The plants that actually hold up in Indian conditions
Snake plant
The snake plant is probably the single most resilient option for urban Indian homes. It is drought-tolerant and can handle temperatures up to 29°C without any notable stress, which covers a significant chunk of the Indian calendar. The NASA Clean Air Study identified the snake plant as effective at removing benzene, xylene, formaldehyde, and toluene, all of which are common indoor pollutants from furniture, paint, and cleaning products. Wipe the leaves once a week with a damp cloth.
Money plant
The money plant, or pothos, is the other workhorse. It's been growing in Indian homes for generations for a reason, it genuinely doesn't need much. Low light, inconsistent watering, dusty air. It tolerates all of it. It filters common indoor toxins, improves indoor humidity, and thrives across all Indian climates, which is saying something given how different the conditions are between, say, humid Mumbai and arid Jaipur.
Areca palm
The areca palm deserves more attention than it gets. It increases indoor humidity through transpiration, making dry summer air feel noticeably more comfortable. In cities like Delhi, where summer humidity drops and the indoor air feels desiccating, a couple of areca palms in a living room make a measurable difference to how breathable the space feels. They also filter xylene and toluene effectively. The one downside is that areca palms prefer good light, a south or east-facing room works well. Don't put them in a dark corner and expect much.
Spider plant
The spider plant tolerates almost any temperature and it's one of the few plants that performs consistently whether the air is dry or humid. In Indian cities, that adaptability is genuinely valuable. Most plants want stable conditions. Indian homes rarely provide them.
Dust management
Dust is a genuine threat to plant health in Indian cities. Dust blocks leaf pores, and when those pores are blocked, plants cannot absorb pollutants efficiently, which somewhat defeats the purpose of keeping them for air quality.
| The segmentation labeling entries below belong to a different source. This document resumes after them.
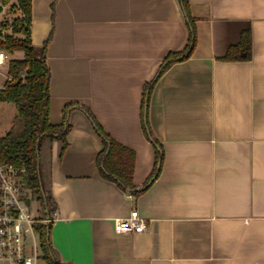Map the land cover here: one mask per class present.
I'll return each mask as SVG.
<instances>
[{"label": "crops", "instance_id": "obj_1", "mask_svg": "<svg viewBox=\"0 0 264 264\" xmlns=\"http://www.w3.org/2000/svg\"><path fill=\"white\" fill-rule=\"evenodd\" d=\"M197 45L143 96L171 52L189 44L180 0H33L32 41L47 44L50 121L71 125L68 147L43 144L63 264H264V0H188ZM249 60H223L244 31ZM2 67V65L0 66ZM85 108L136 152L139 195L104 178V148ZM140 234H118L132 210ZM45 260V259H44ZM47 264L46 260L38 264Z\"/></svg>", "mask_w": 264, "mask_h": 264}, {"label": "trees", "instance_id": "obj_2", "mask_svg": "<svg viewBox=\"0 0 264 264\" xmlns=\"http://www.w3.org/2000/svg\"><path fill=\"white\" fill-rule=\"evenodd\" d=\"M190 29L187 48L181 52H171L160 66L156 78L146 85L143 98V128L146 136L157 148V165L154 173L145 183L147 189L159 177L164 151L162 145L153 138L149 124V104L156 81L176 62L191 57L197 45L195 18L192 16L188 0H180ZM33 0H0V15L9 8L10 18L0 21V52L8 58L9 79L0 90V102L14 103L17 114L9 132L0 137V162L12 163L26 169V183L31 188L32 200L39 203L44 216H51L57 209L50 185L44 183L41 173L40 152L46 140L64 142L68 147L67 135L71 125L66 121L54 125L50 121V80L51 71L47 64V44L37 48L32 41ZM16 14V15H15ZM23 52L22 57H15ZM12 56V57H11ZM252 57V34L244 31L238 43L232 45L223 60H249ZM94 124L96 132L103 140L104 148L98 157L102 176L116 182L120 187L139 195L134 184L136 152L111 137L100 125L93 112L85 108ZM40 239L43 257L47 264L61 263L51 242V226L41 225Z\"/></svg>", "mask_w": 264, "mask_h": 264}, {"label": "built area", "instance_id": "obj_3", "mask_svg": "<svg viewBox=\"0 0 264 264\" xmlns=\"http://www.w3.org/2000/svg\"><path fill=\"white\" fill-rule=\"evenodd\" d=\"M6 59L7 53L1 51L0 66ZM25 177V168L0 162V264L44 261L39 227L51 226L58 216L57 210L51 216L33 215L35 201ZM114 226L118 234H140L147 229L148 220L134 209L128 217L116 218Z\"/></svg>", "mask_w": 264, "mask_h": 264}, {"label": "rangeland", "instance_id": "obj_4", "mask_svg": "<svg viewBox=\"0 0 264 264\" xmlns=\"http://www.w3.org/2000/svg\"><path fill=\"white\" fill-rule=\"evenodd\" d=\"M11 16H13V14H10L9 8L6 7L4 13L0 15V21L4 19L6 20L7 17L10 18ZM22 56H23V52H17L15 54V57L20 58ZM8 58H10V56ZM7 63H8V59H6L5 63L2 65V67H0V90L4 87L6 81L9 79V76L7 74V66H8ZM16 114H17V108L14 103L0 102V137L5 136L9 132V130L13 125V120ZM46 163H47V158L43 146L40 152V165H41L42 175H43V171L46 169V165H47ZM42 214L43 213L40 204L35 202L33 215L35 217H41ZM41 252L42 249H40V254Z\"/></svg>", "mask_w": 264, "mask_h": 264}]
</instances>
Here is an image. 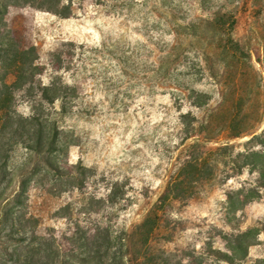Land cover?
<instances>
[{"label":"rangeland","instance_id":"rangeland-1","mask_svg":"<svg viewBox=\"0 0 264 264\" xmlns=\"http://www.w3.org/2000/svg\"><path fill=\"white\" fill-rule=\"evenodd\" d=\"M228 12L242 45L264 31V0H0L2 61L11 54L18 64L0 102V161L9 162L1 190L12 179L7 211L26 231L5 245L2 264H264V119L252 137L190 139L203 158L230 148L219 167L200 171L192 194L163 199L171 175L191 160L178 147L186 120L176 87L190 82L214 98L212 113L222 101L221 85L200 75L201 55L190 56L192 81L178 77L187 71L180 64L168 80L164 60L183 22ZM252 58L262 90L252 78L239 81L251 115L264 93V67ZM2 61L0 80L9 73ZM33 116L50 129L57 123L56 165L68 177L26 149ZM152 210L158 224L138 254L136 231Z\"/></svg>","mask_w":264,"mask_h":264},{"label":"trees","instance_id":"trees-1","mask_svg":"<svg viewBox=\"0 0 264 264\" xmlns=\"http://www.w3.org/2000/svg\"><path fill=\"white\" fill-rule=\"evenodd\" d=\"M59 1L47 0V3L48 5H54ZM202 1L205 2V0ZM238 1L227 0L230 4ZM214 16L213 19L200 20L195 23L183 22L179 26V39L171 43L170 51L164 60L166 78L168 80L171 76L172 67L180 64L187 71L180 73L178 77L185 81H192L195 74L193 73L194 65L191 66L190 56L193 54L201 55L204 67L200 68V75L204 77L208 73L213 81L219 83L222 87L219 90L222 100L221 106L219 109H216L215 113H212V109L210 108V103L214 98L198 92L190 86V82L176 87V91L180 94V106L178 110L183 114L181 115L183 116L181 119L186 120L185 122H181L184 136L181 137L178 147L185 146L186 150L188 149L190 153L191 160L186 162L184 168L179 173L171 175V181L164 192V201H178L179 199L186 198L187 194H192L198 183L197 179L201 174L200 171L206 168L214 170L219 167L222 163L220 159L225 155L224 152L230 148L229 145L224 146L222 144L216 152L203 158V155L198 153V148H195L200 144L187 143L190 139L200 138L204 141L223 139V141H229L242 139L246 136L252 137L258 132L259 127L263 123L264 93L261 94L263 102L261 101V105L257 107V113L251 115L245 109L244 90L239 85V81L252 78L258 81L257 86L262 90V76L253 64L252 56L255 53L259 64L264 67V31L259 34L256 30L253 33L254 38L250 44L244 46L234 37L235 28L238 24L237 16L232 12L217 13ZM0 36L2 35L0 34ZM5 53L6 51L0 50V63ZM9 56V61H2L5 74L9 73L6 74L5 79L1 78L0 80V102L8 98L11 89L4 80L18 70L15 55L9 54ZM222 71L225 72L222 73ZM223 76L225 78H222ZM221 80H223V83H220ZM169 86L171 87L172 85L170 84ZM193 108L203 110L204 115L201 118L195 117L192 113ZM186 109H189L188 112H186ZM2 118L7 126L10 120L9 113H6ZM40 120L36 116L25 120L26 123H31V138L32 136L35 138L28 139L33 145H27L26 149L32 153L48 155V158L44 161L48 169L56 177H68V175H62L60 168L56 165L55 154L58 152L61 135L57 123L53 122L50 129L43 124V121L41 123ZM45 147H47L46 152L44 151ZM8 168L9 162L1 163L0 161V264H2V260L4 259L5 245L21 242L22 237L26 234L25 228L21 226L19 220L13 218L12 211H7L11 205V199L8 198L7 193L10 188L9 186L12 184V179L9 180L7 188L1 190V184L6 180L5 173ZM83 181L84 178L80 181L81 185ZM18 193V196L16 195V202L14 200L16 204L19 203L17 199L22 197L23 192L19 190ZM158 219L156 210H152L145 221L138 227L135 237H140V241L134 244L136 247L135 251L138 254H142L148 248L150 237L157 227ZM97 264L107 263L102 257L97 261ZM122 264L127 263L124 261Z\"/></svg>","mask_w":264,"mask_h":264},{"label":"bare ground","instance_id":"bare-ground-1","mask_svg":"<svg viewBox=\"0 0 264 264\" xmlns=\"http://www.w3.org/2000/svg\"><path fill=\"white\" fill-rule=\"evenodd\" d=\"M7 8L9 9V6H7Z\"/></svg>","mask_w":264,"mask_h":264}]
</instances>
Weekly wiping is not optional here. It's maintenance, the same way you'd clean an air filter. A damp microfibre cloth does the job.
The other practical point: don't overcrowd plants in rooms with poor ventilation. A tightly packed corner of pots in a room that never gets airflow creates a damp microenvironment that invites fungal problems. Indian summers are punishing enough. Give each plant a little room to breathe.